In its detailed response to the Green Paper, DSC outlines in greater depth why it believes the 5% payout idea is unworkable, as well as the ambition by Government to “unlock a slice of the assets of trusts and foundations to build the social investment market”.
It points out that the UK’s trusts and foundations are “the embodiment of a sustainable funding system”.
“By investing capital wisely and prudently, returns are used to provide charitable grants. Financial risk and the burden of accumulating and managing capital is not directly loaded on to the beneficiary, it is on the grant-making charity.
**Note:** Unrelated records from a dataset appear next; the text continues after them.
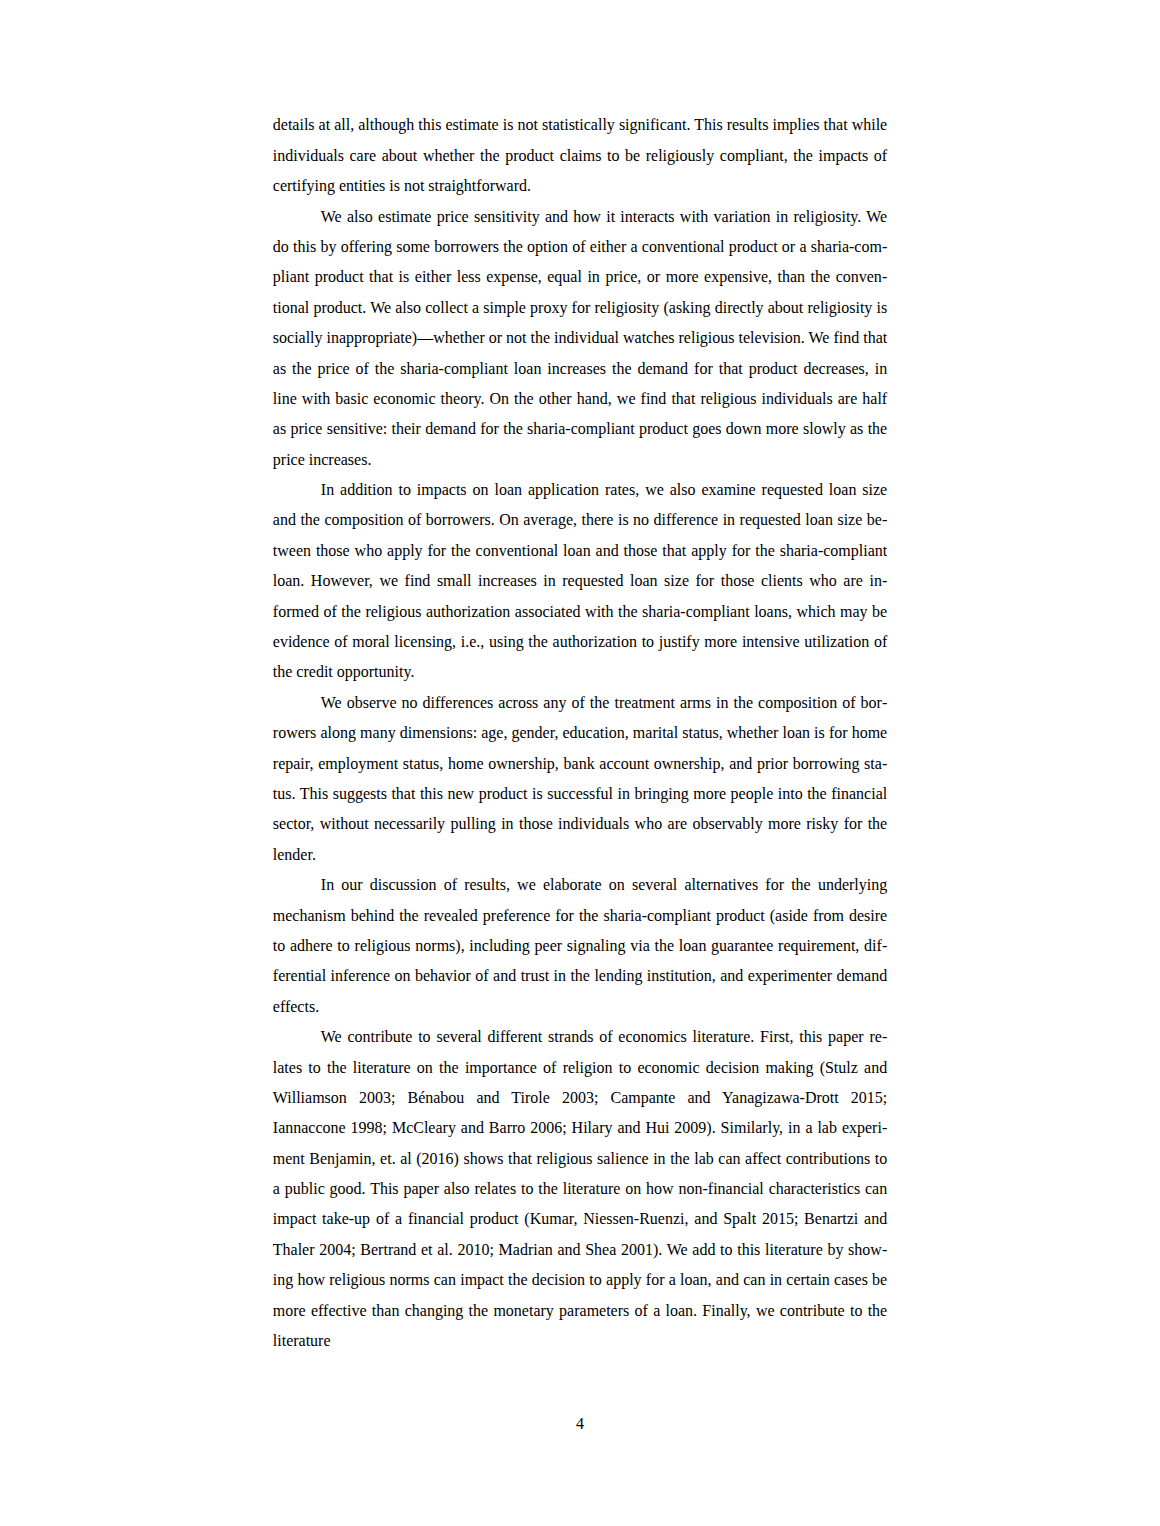details at all, although this estimate is not statistically significant. This results implies that while individuals care about whether the product claims to be religiously compliant, the impacts of certifying entities is not straightforward.
We also estimate price sensitivity and how it interacts with variation in religiosity. We do this by offering some borrowers the option of either a conventional product or a sharia-compliant product that is either less expense, equal in price, or more expensive, than the conventional product. We also collect a simple proxy for religiosity (asking directly about religiosity is socially inappropriate)—whether or not the individual watches religious television. We find that as the price of the sharia-compliant loan increases the demand for that product decreases, in line with basic economic theory. On the other hand, we find that religious individuals are half as price sensitive: their demand for the sharia-compliant product goes down more slowly as the price increases.
In addition to impacts on loan application rates, we also examine requested loan size and the composition of borrowers. On average, there is no difference in requested loan size between those who apply for the conventional loan and those that apply for the sharia-compliant loan. However, we find small increases in requested loan size for those clients who are informed of the religious authorization associated with the sharia-compliant loans, which may be evidence of moral licensing, i.e., using the authorization to justify more intensive utilization of the credit opportunity.
We observe no differences across any of the treatment arms in the composition of borrowers along many dimensions: age, gender, education, marital status, whether loan is for home repair, employment status, home ownership, bank account ownership, and prior borrowing status. This suggests that this new product is successful in bringing more people into the financial sector, without necessarily pulling in those individuals who are observably more risky for the lender.
In our discussion of results, we elaborate on several alternatives for the underlying mechanism behind the revealed preference for the sharia-compliant product (aside from desire to adhere to religious norms), including peer signaling via the loan guarantee requirement, differential inference on behavior of and trust in the lending institution, and experimenter demand effects.
We contribute to several different strands of economics literature. First, this paper relates to the literature on the importance of religion to economic decision making (Stulz and Williamson 2003; Bénabou and Tirole 2003; Campante and Yanagizawa-Drott 2015; Iannaccone 1998; McCleary and Barro 2006; Hilary and Hui 2009). Similarly, in a lab experiment Benjamin, et. al (2016) shows that religious salience in the lab can affect contributions to a public good. This paper also relates to the literature on how non-financial characteristics can impact take-up of a financial product (Kumar, Niessen-Ruenzi, and Spalt 2015; Benartzi and Thaler 2004; Bertrand et al. 2010; Madrian and Shea 2001). We add to this literature by showing how religious norms can impact the decision to apply for a loan, and can in certain cases be more effective than changing the monetary parameters of a loan. Finally, we contribute to the literature
4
The system already supports charities by investing in the private marketplace – connecting business and charitable sectors – and this has sustained it in various forms for hundreds of years,” says the response.
DSC makes 10 recommendations to improve giving; five for the Government – including one to resist calls for a 5% payout and another to work with the voluntary sector and other institutions like the media to maximise individual giving around major public events – and five for the sector.
Meanwhile the Association of Charitable Foundations (ACF) has also prepared a detailed response to the Giving Green Paper based on comments and feedback from over 100 members, and outlining why the 5% payout proposal is unlikely to generate any additional income for charities as suggested, and could produce the opposite effect while also proving a very significant intrusion upon the independence and responsibilities of charity trustees.